* _Selected passage_:
* begin *
Biography
Photo: Damon Cleary
A pioneering composer of the 20th-century, Simon Bainbridge composed works which draw inspiration from and respond to architecture, visual arts, poetry and jazz. His distinctive voice and craftsmanship earned him the coveted Grawemeyer Award as well as the 2016 British Composer Award for Inspiration.
His music has been commissioned by the BBC Proms, Aldeburgh Festival, Cheltenham Festival and performed by the London Sinfonietta, the Arditti Quartet, the Chicago Symphony Orchestra, the BBC Singers and the BBC Symphony Orchestra amongst many others.
Audacious in outlook yet subtle in delivery, his works often emerged out of a philosophical proposal whose solution is to be arrived at through music, experimenting with musical form along the way and often engaging with the physical space in which it is performed. While always seeking to break new ground, many of Bainbridge’s works simultaneously acknowledge the influence of musical forebears, among them Hildegard von Bingen, Gustav Mahler and Miles Davis.
Simon Bainbridge was born in London on 30th August, 1952 to John Bainbridge and Nan Bainbridge (née Knowles). Born in Australia, John moved to England in 1945 where he worked as a designer for theatre productions, exhibitions and posters. He was the creator of the famous Martell’s Mr Brandyman advert illustrations. Nan was also artistic and worked as illustrator and a copywriter.
* end *
* _Raw records_:
* begin *
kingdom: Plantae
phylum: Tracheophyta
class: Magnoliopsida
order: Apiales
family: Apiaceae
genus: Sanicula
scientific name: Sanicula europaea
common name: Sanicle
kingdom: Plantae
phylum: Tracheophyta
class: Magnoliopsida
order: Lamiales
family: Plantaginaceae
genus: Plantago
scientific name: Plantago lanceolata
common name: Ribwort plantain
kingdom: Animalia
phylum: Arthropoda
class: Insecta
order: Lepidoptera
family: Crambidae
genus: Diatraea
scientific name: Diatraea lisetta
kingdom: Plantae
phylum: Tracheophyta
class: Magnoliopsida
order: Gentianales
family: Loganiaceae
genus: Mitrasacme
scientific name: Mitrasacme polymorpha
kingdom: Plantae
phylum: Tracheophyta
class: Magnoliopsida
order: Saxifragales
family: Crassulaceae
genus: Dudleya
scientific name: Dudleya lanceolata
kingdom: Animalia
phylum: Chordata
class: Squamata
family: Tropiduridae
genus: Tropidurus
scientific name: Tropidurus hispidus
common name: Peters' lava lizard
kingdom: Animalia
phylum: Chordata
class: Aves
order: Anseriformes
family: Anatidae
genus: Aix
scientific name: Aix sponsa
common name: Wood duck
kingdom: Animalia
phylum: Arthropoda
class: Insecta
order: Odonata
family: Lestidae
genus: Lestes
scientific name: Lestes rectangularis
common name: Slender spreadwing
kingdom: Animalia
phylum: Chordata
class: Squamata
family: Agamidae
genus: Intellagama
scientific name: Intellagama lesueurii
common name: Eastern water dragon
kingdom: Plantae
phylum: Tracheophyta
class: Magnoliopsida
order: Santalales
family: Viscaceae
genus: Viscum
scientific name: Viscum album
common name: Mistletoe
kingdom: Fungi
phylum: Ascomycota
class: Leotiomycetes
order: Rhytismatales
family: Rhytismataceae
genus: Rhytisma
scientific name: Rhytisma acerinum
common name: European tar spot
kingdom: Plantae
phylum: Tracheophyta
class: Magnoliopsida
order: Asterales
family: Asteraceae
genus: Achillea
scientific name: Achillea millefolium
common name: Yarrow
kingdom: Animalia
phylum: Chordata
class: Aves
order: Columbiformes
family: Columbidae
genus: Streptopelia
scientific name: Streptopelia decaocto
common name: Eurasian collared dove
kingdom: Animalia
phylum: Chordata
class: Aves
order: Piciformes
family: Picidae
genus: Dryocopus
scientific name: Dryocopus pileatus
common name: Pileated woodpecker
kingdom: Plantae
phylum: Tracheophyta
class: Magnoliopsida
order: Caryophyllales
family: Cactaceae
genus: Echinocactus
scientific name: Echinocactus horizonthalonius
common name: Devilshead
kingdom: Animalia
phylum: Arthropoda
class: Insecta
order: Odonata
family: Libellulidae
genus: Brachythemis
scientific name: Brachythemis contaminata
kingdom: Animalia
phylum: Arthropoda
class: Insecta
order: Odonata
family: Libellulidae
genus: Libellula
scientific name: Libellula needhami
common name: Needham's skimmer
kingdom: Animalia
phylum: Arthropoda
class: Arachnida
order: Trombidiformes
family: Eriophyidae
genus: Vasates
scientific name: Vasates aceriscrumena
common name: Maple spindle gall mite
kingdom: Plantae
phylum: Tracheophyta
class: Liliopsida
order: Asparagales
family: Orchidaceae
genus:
* end *
* _Problem set_:
[a] Name every performer or ensemble that the Simon Bainbridge biography says has performed his music.
[b] Continue the Simon Bainbridge biography from its final sentence.
The records aren't needed for this work.

* _The results_:
[a] London Sinfonietta, Arditti Quartet, Chicago Symphony Orchestra, BBC Singers, BBC Symphony Orchestra

[b]
Simon studied clarinet with Sidney Fell and composition with John Lambert at the Royal College of Music from 1969 and later with Gunther Schuller at Tanglewood. The success of Bainbridge’s Spirogyra at the 1971 Aldeburgh Festival led to String Quartet for the Yale Quartet, commissioned by André Previn for the 1972 South Bank Summer Music Festival. His Viola Concerto (1976), commissioned by Walter Trampler, was another formidable early success. Between 1976 and 1978, Bainbridge was Forman Fellow in Composition at the University of Edinburgh. Aged 25, Simon was awarded an USA-UK Bicentennial Award which offered him to opportunity to exchange places with a young American composer and earned him the chance to live, travel and work in the USA. It was during this time that his love affair for New York City started. The day after his return to the UK, his other love affair started when he met his future wife and soprano Lynda Richardson at a music concert of Stephen Montague’s music. In the early 1980s, Simon worked with the National Theatre and from 1983 to 1985, he was Composer-in-Residence at Southern Arts, a council that funds the arts in southern England.
A series of chamber and large-scale works followed during the 1980s and 90s, commissioned by the BBC, the London Sinfonietta, Huddersfield Contemporary Music Festival and Marimolin. These included Fantasia for Double Orchestra (1983), Concertante in Moto Perpetuo (1983), Double Concerto (1990), Toccata for Orchestra (1992), the horn concerto Landscape and Memory (1995) and Three Pieces for Chamber Orchestra (1998).
Ad Ora Incerta (1994), an orchestral song cycle for mezzo-soprano and bassoon on poems by Holocaust survivor Primo Levi, made Simon Bainbridge the winner of the 1997 Grawemeyer Award. Bainbridge returned to Levi’s words in 1996 in his Four Primo Levi Settings composed for the Nash Ensemble. Both works have been recorded by NMC.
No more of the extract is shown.